She100: Ekanem Ikpi Braide — Nigeria's Most Underrated Woman of Science
There is a certain kind of woman Nigeria keeps producing but rarely celebrates. The kind who shows up, does the work, changes things and somehow still doesn't make it to the history books most of us were handed.
Professor Ekanem Ikpi Braide is exactly that woman and she deserves her flowers.
Born on March 6, 1946, in Cross River State, Braide never wanted to be a scientist. She wanted to study English.
She was good at writing, loved language and had the kind of mind that would have made her a brilliant essayist.
But her father had other ideas. He pushed her toward science and she, reluctantly, followed. It did not take long before she fell in love with it. The problem-solving pulled her in.
The idea that you could study a disease, understand it and then dismantle it from the inside out was enough to leave her hooked.
She chose Zoology for her first degree at the University of Ife, then went all the way to Cornell University in New York, where she earned a Master's in Parasitology and a Doctorate in Epidemiology.
Then, she came back home and got to work.
The Worm Nobody Talks About
If you grew up in Nigeria and never had to worry about guinea worm disease, there is a chance that Ekanem Ikpi Braide is part of the reason why.
Guinea worm is exactly what it sounds like. A parasitic worm that enters the body through contaminated water and, over the course of months, slowly crawls out through the skin.
It is as painful as it sounds and for decades, it devastated farming communities across Nigeria, particularly in the South East.
In 1987, Braide partnered with UNICEF to carry out a landmark piece of research that measured how badly guinea worm was hurting Nigeria's rice-farming communities.
The findings were stark enough to convince the federal government to take the disease seriously.
That study lit the fire under Nigeria's Guinea Worm Eradication Programme and from 1988 to 1998, Braide served as the Zonal Facilitator for the South East, on the ground, coordinating community-based strategies to contain and prevent the disease.
She stayed on the certification committee until 2013 when Nigeria was officially declared guinea worm-free. An entire parasitic disease, eliminated from a country of hundreds of millions.
Her fingerprints are all over that victory. She won a Jimmy/Roslynn Carter Award for outstanding dedication and achievement in this eradication programme in 1994 and a top award from Nigeria’s president in 2010 for her contribution to disease control in Nigeria.
She is definitely that girl.
Building Institutions From Scratch
Most people spend a career at one institution. Braide built two from the ground up.
She served as Vice Chancellor of Cross River University of Technology (CRUTECH) from 2004 to 2009 and then went on to becomethe pioneer Vice Chancellor of the Federal University of Technology, Lafia, a brand new university, from 2011 to 2016.
That means she didn't just lead universities. She created the systems, structures and cultures that those institutions still run on today.
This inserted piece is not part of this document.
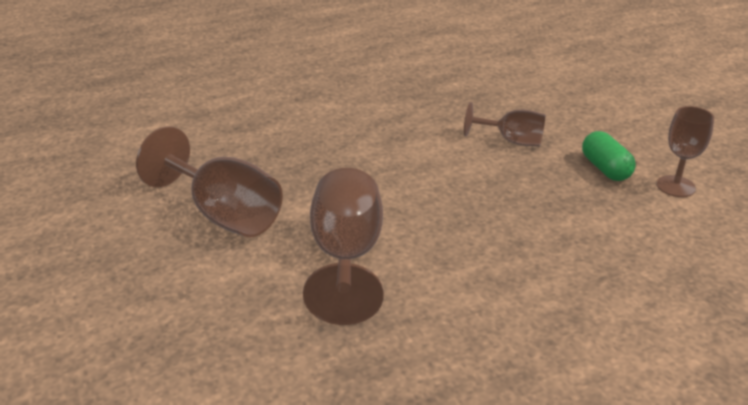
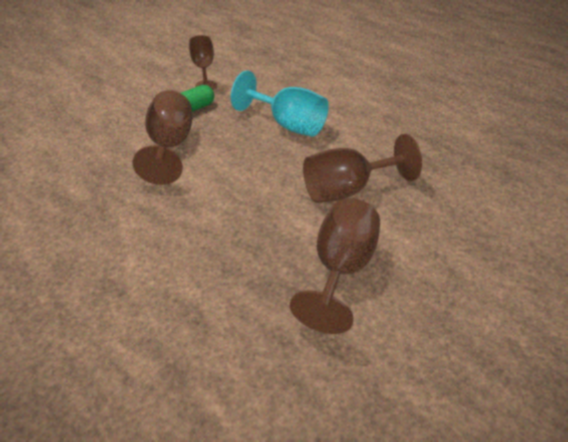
camera: 110 degrees left, 10 degrees up
brown goblet [464,102,545,146] -> brown goblet [133,90,192,185], size x1.68
none -> turquoise goblet [231,71,329,137]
She is the first woman in Nigerian history to have served as Vice Chancellor at two different universities. A record that, as of now, only one other woman has come close to matching.
She also co-founded the Parasitology and Public Health Society of Nigeria and is still the chair of the Board of Trustees.
The Record That Took 44 Years to Break
The Nigerian Academy of Science was founded in 1977. For 44 years, every single president of that body was a man.
Then, in January 2021, Professor Ekanem Ikpi Braide walked in as the 19th president and the first woman to ever hold the role.
She didn’t need to campaign or even lobby. The Academy's own selection process, by her account, was straightforward.
She earned it the old-fashioned way: through a body of work so undeniable that the outcome was almost inevitable.
Her goal as president was to push science education deeper into primary and secondary schools, and to build environments where both boys and girls can thrive in STEM.
And, she is definitely not done yet.
Why She Matters Right Now
The conversation around women in science in Nigeria is louder than it has ever been but it often centers on young women just starting out, or on international figures whose paths feel impossibly distant.
Ekanem Ikpi Braide offers something different.
She is the proof that a Nigerian woman, working within Nigerian institutions, through Nigerian bureaucracy, on Nigerian soil, can reshape an entire country's public health landscape and still have enough left over to lead its most prestigious scientific body.
She was not handed visibility. She did not go viral. She just kept working, kept building, kept showing up, for 50 years, until the records had no choice but to include her name.
If you have never heard of Professor Ekanem Ikpi Braide before today, now you have. Tell somebody.